The emissions mitigation approach, as one lever of the ecosystem, through XEVs is a smart strategy. In most countries, majority of emissions over the lifetime of both electric and conventional vehicles come from vehicle operation, i.e., tailpipe and fuel cycle rather than manufacturing of a vehicle. The exception is in countries like Norway or France, for example, where nearly all electricity comes from near zero sources, such as hydroelectric or nuclear power. However, all end-to-end ECT of EVs may not necessarily bring in a lower value of CO2 g/km compared to some modern-day diesel vehicles.
Further expanding the horizon of ECT studies shows that Battery Electric Vehicles make up for their higher manufacturing emissions within 18 months of driving, and the shorter-range models can offset the extra emissions within six months and continue to outperform conventional passenger vehicles until the end of their lives.

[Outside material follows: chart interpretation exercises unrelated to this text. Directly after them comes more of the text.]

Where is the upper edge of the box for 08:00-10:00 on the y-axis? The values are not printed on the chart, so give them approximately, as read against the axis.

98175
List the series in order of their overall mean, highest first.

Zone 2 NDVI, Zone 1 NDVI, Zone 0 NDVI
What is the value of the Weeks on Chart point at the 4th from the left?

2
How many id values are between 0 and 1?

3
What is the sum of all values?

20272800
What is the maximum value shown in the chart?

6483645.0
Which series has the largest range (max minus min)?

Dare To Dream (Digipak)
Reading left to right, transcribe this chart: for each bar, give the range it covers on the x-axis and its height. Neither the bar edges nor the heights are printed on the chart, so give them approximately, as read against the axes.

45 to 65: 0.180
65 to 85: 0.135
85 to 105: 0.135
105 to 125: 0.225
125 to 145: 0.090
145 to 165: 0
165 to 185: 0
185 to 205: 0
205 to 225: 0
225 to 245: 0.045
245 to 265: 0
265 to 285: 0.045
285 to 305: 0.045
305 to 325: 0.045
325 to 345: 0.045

Another dimension of traction battery brings in a different outlook to emissions and safety of on-road and off-road applications. For instance, in Lead-Acid applications, gases produced or released by the batteries, while they are being charged, can be a significant safety concern, especially when the batteries are located or charged in an enclosed or poorly ventilated area, or on the truck. An ECT is needed to control these emissions through techniques that are cost effective, robust with high reliability and safety.
Similarly, some studies of Life Cycle Assessment have indicated that manufacturing of Lithium-Ion batteries produces additional GHG emissions that need to be balanced in the overall ecosystem. The ECT needed to mitigate these emissions may not be directly linked or integrated in a vehicle but certainly these are part of the operating mobility ecosystem of the vehicles.
Should ECT cover the well-to-wheels lifecycle in the new era of XEVs and shared mobility? Such divergent and broad-based perspectives of ECT in the changing mobility ecosystem, though in the early stages, can only be addressed with a transverse intervention of multiple stakeholders to cover the multitude of vehicle platforms. The proposition of an expanded ECT footprint would be more pragmatic especially for technocrats, policy makers and governments due to the fast pace changes in design, skillsets, manufacturing, charging infrastructure, deployment and deeper penetration. The sustainability of varied formats of expanded ECT will be a key success factor in the circular economy of mobility that is continuing to integrate fast paced newer innovations.